За спиной старшей сестры, в клетке, прутья которой были опутаны тонкой паутиной колдовства, мирно дремала химера, вдохнув забвения. Вокруг её мощных медвежьих лап, поддерживающих кабанью голову, обвился толстый змеиный хвост с головой гадюки на конце. Черные чешуйки поблескивали в свете свечей, завораживая и маня опасностью. Лев с самого её появления мечтал поохотиться на эту зверюгу.
Матушка сокрушенно качала голой.
— Беда минуло, но безрассудство, твой большой порок. Не думай ещё туда соваться.
Варвар опустила голову на грудь, тоненькими пальчиками теребили подол, густой румянец залил ей щеки и уши. Но вот она подняла на матушку свои большие голубые глаза, доставшиеся ей от батюшки, и робко произнесла:
— Но ведь, вы сами учили меня с ней обращаться. Я всё запомнила.
Графиня Орлова тяжело вздохнула.
— Химера не для утех и самонадеянности не спускает. Чтобы тянуть к ней руки нужно знать больше. Сначала освой это искусство в совершенстве, а затем применяй.
Хоть матушка так и говорила, но сама держала химеру вместо домашней зверушки.
В отличии от старшей сестры, маленькую Алёнушку, которой едва исполнилось десять, ничуть не интересовали заговоры и смутные явления.

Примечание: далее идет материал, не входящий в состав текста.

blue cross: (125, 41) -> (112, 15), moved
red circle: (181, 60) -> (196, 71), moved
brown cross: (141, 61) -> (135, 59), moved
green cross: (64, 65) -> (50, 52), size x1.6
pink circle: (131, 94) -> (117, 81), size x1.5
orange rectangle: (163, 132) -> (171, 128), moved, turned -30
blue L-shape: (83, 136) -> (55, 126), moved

Она любила брать матушкины бусы и туфли (они были ей ужасно велики), чтобы, натянув всё имеющееся на себя, красоваться перед зеркалом.
— Батюшка, прошу, — умоляла она отца, потираясь о его локоть своими пышными кудряшками. — Мне так хочется, так хочется. Всего лишь один маленький портретик, и я больше ничего не попрошу. Обещаю.